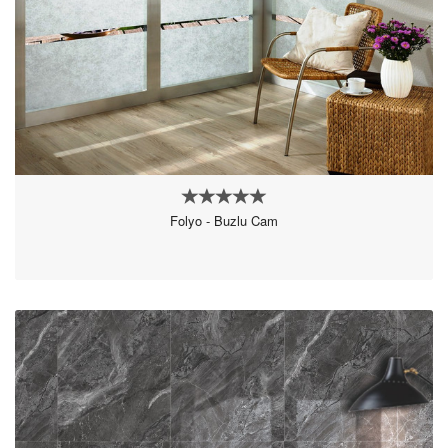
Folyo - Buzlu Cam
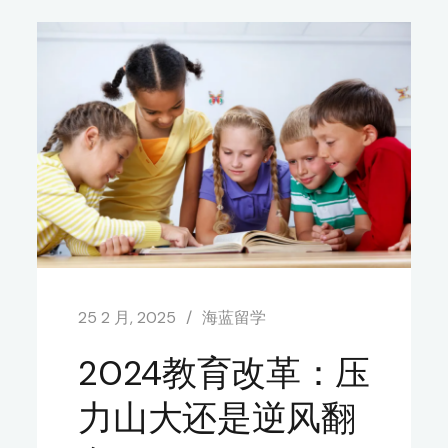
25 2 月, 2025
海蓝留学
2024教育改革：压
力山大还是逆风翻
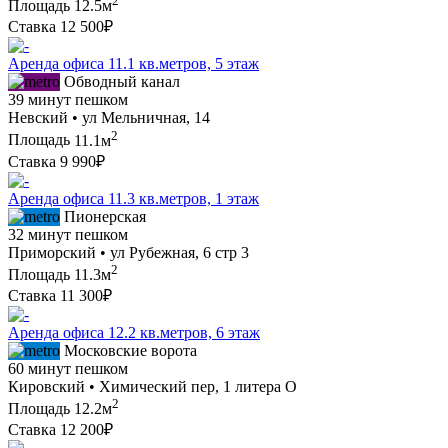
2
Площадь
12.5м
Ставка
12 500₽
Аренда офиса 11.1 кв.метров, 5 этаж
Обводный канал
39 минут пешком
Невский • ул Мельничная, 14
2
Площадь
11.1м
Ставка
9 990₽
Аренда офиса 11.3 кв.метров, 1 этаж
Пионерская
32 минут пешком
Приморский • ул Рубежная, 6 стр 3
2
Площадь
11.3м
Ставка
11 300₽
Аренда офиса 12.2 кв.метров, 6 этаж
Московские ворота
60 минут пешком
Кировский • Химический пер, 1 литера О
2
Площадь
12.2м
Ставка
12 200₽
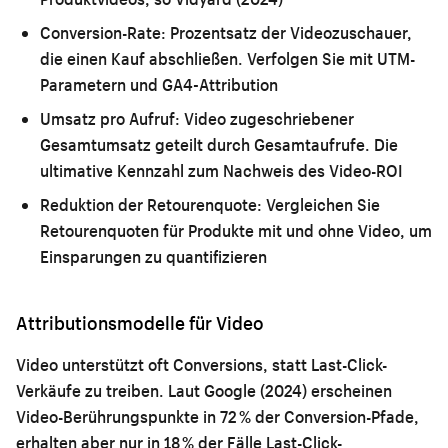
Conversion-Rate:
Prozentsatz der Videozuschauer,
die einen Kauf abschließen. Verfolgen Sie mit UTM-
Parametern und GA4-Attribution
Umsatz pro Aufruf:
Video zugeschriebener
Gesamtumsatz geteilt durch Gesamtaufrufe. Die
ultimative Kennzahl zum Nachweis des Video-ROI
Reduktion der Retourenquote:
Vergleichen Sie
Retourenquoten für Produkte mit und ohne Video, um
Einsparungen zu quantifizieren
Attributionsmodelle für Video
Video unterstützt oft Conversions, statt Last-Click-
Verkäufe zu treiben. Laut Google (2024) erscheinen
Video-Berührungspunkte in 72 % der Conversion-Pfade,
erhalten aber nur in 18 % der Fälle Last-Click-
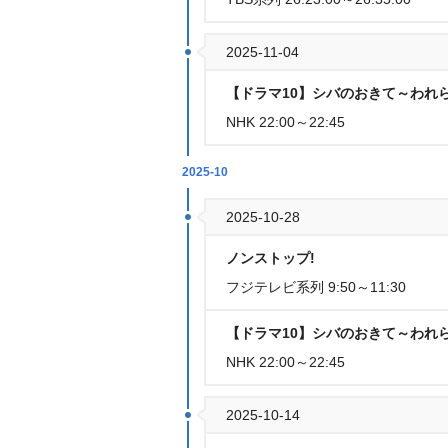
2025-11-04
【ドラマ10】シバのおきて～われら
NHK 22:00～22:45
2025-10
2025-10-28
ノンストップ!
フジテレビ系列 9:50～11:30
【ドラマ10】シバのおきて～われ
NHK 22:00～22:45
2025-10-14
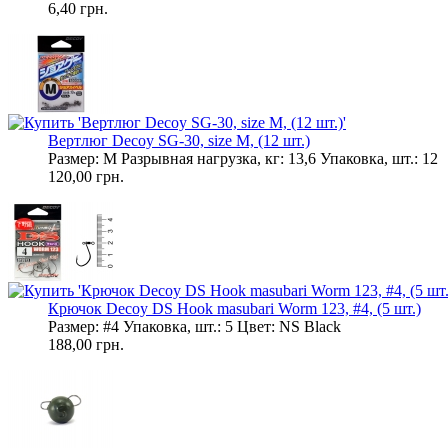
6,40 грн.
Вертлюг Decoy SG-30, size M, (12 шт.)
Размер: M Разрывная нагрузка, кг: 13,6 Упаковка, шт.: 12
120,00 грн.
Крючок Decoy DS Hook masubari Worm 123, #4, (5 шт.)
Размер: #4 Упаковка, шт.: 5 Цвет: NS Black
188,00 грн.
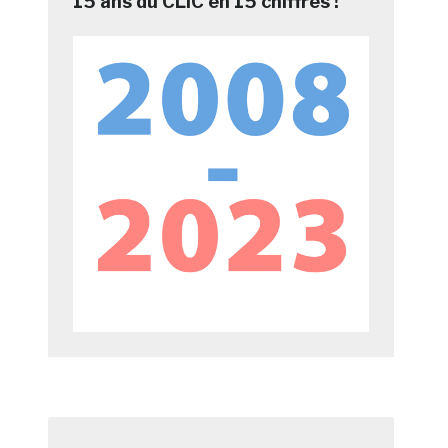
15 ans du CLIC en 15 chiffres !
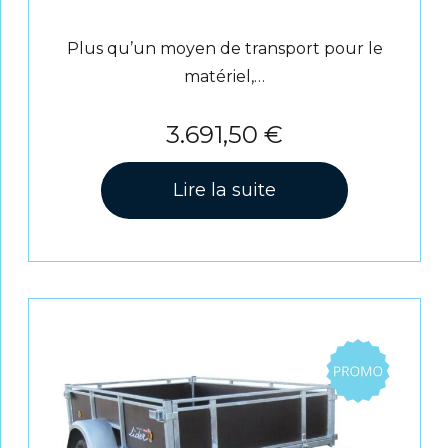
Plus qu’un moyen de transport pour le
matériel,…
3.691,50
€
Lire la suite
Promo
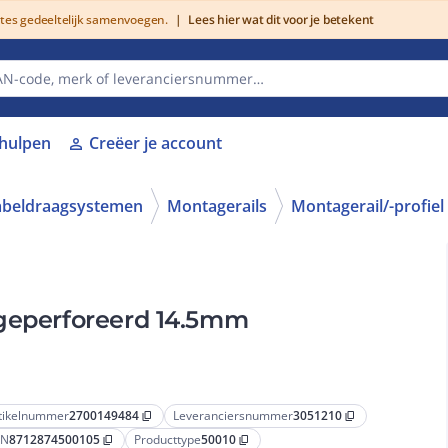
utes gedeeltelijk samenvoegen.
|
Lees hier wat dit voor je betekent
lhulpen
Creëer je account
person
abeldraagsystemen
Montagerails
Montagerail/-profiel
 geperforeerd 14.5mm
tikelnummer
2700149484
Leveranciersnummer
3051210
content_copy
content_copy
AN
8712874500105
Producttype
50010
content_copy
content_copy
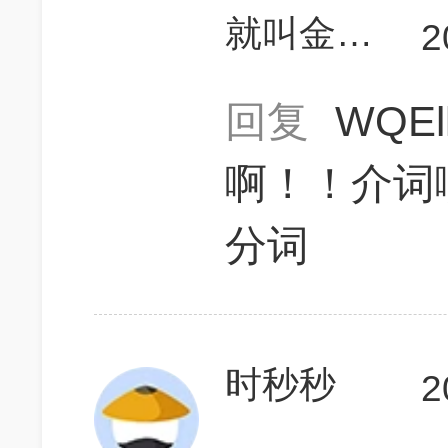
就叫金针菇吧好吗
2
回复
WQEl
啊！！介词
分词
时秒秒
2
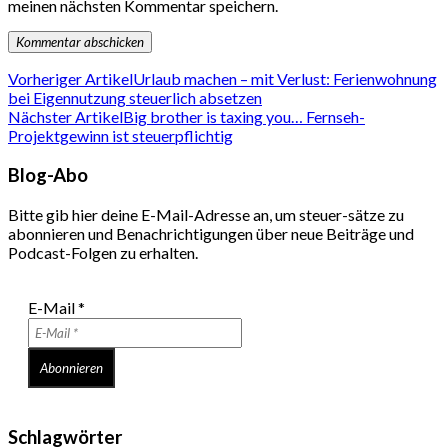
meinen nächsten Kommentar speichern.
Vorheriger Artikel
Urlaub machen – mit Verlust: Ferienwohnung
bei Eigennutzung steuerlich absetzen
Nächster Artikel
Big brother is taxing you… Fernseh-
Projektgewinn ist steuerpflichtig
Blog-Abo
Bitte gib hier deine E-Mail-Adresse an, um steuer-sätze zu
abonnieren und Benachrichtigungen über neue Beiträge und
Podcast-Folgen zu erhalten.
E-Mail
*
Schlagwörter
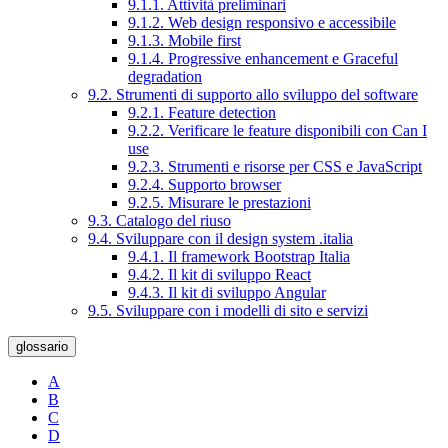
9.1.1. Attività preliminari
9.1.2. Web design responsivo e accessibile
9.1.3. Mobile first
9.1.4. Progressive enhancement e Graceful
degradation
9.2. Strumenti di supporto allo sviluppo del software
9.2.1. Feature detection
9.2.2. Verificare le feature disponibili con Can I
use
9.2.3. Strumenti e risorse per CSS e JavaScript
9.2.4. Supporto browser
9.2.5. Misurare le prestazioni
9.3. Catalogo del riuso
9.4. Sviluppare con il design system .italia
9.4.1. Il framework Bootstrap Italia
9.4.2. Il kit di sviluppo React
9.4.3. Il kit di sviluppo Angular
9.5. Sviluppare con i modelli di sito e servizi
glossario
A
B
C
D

________________________________________

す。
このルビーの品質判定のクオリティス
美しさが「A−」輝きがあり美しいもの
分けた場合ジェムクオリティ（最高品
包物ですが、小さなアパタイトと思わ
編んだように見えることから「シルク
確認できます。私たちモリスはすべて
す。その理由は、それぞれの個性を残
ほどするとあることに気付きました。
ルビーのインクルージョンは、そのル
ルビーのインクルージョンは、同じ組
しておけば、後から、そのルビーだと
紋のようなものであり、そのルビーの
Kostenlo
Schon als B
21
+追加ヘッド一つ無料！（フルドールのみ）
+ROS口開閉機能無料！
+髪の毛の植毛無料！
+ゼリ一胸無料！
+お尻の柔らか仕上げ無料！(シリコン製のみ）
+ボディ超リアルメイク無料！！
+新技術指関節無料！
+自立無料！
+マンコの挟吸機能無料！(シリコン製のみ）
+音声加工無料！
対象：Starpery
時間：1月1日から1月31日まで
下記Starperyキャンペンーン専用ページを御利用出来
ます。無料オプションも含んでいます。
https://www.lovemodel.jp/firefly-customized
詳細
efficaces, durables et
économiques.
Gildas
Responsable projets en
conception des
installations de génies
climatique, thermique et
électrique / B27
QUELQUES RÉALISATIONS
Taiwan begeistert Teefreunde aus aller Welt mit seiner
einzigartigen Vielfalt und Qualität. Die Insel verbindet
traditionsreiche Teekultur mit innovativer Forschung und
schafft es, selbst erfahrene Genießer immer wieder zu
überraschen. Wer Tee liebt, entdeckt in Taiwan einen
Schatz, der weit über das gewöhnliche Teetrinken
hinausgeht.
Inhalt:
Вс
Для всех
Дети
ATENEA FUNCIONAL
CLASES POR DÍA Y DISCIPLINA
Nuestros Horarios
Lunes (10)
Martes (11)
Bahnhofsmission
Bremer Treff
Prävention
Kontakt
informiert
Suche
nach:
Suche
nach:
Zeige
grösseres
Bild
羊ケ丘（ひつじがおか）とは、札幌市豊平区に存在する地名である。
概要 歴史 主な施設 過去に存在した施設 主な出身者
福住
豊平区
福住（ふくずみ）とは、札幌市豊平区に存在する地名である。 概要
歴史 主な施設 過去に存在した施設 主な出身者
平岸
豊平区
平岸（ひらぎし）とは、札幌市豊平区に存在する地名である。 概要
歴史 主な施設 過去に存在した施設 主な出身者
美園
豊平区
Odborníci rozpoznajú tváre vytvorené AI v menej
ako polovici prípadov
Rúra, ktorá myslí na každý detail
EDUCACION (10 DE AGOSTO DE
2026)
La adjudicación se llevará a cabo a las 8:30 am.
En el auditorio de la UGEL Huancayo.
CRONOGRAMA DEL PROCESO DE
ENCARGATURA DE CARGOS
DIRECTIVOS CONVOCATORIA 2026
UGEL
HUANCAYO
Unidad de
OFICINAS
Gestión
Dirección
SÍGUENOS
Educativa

________________________________________

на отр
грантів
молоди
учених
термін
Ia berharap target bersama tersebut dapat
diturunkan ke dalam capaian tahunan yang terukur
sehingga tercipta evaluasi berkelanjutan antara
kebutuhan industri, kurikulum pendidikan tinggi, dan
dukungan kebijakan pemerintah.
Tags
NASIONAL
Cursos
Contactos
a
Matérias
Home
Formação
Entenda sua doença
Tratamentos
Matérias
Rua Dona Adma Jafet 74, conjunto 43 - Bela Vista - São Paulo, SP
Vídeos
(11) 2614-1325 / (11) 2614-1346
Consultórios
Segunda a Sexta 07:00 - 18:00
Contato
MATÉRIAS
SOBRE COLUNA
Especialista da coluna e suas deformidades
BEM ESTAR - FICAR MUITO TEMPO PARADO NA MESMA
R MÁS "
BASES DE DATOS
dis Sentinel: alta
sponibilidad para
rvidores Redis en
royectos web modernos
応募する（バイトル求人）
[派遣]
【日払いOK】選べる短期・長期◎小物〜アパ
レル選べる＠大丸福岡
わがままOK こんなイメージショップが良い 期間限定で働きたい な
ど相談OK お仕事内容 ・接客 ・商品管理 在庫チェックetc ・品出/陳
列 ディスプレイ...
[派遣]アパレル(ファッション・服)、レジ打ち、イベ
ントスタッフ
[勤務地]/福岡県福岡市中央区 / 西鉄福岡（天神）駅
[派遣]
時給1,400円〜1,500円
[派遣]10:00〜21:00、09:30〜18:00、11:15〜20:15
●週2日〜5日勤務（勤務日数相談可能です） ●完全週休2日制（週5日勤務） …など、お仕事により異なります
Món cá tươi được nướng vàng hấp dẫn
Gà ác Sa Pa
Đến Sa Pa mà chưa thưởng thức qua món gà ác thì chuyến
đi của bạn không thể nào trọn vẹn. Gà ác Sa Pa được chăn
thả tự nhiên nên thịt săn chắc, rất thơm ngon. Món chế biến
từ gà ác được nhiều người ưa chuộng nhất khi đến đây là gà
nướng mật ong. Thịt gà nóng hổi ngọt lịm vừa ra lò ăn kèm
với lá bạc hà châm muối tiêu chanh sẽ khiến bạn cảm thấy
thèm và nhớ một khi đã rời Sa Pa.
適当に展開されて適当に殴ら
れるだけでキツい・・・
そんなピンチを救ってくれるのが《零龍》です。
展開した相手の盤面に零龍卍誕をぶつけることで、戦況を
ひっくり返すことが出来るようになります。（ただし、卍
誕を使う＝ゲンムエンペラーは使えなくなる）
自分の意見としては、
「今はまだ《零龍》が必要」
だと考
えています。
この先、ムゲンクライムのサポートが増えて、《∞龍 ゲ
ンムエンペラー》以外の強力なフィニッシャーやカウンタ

________________________________________

TASK ITEM
In the listing above, find the line containing "Verkäufe zu treiben." and the line containing "188,00 грн.", then write out both of them and every line between, exactly, with no pictures.

TASK OUTPUT
Verkäufe zu treiben. Laut Google (2024) erscheinen
Video-Berührungspunkte in 72 % der Conversion-Pfade,
erhalten aber nur in 18 % der Fälle Last-Click-
2025-11-04
【ドラマ10】シバのおきて～われら
NHK 22:00～22:45
2025-10
2025-10-28
ノンストップ!
フジテレビ系列 9:50～11:30
【ドラマ10】シバのおきて～われ
NHK 22:00～22:45
2025-10-14
6,40 грн.
Вертлюг Decoy SG-30, size M, (12 шт.)
Размер: M Разрывная нагрузка, кг: 13,6 Упаковка, шт.: 12
120,00 грн.
Крючок Decoy DS Hook masubari Worm 123, #4, (5 шт.)
Размер: #4 Упаковка, шт.: 5 Цвет: NS Black
188,00 грн.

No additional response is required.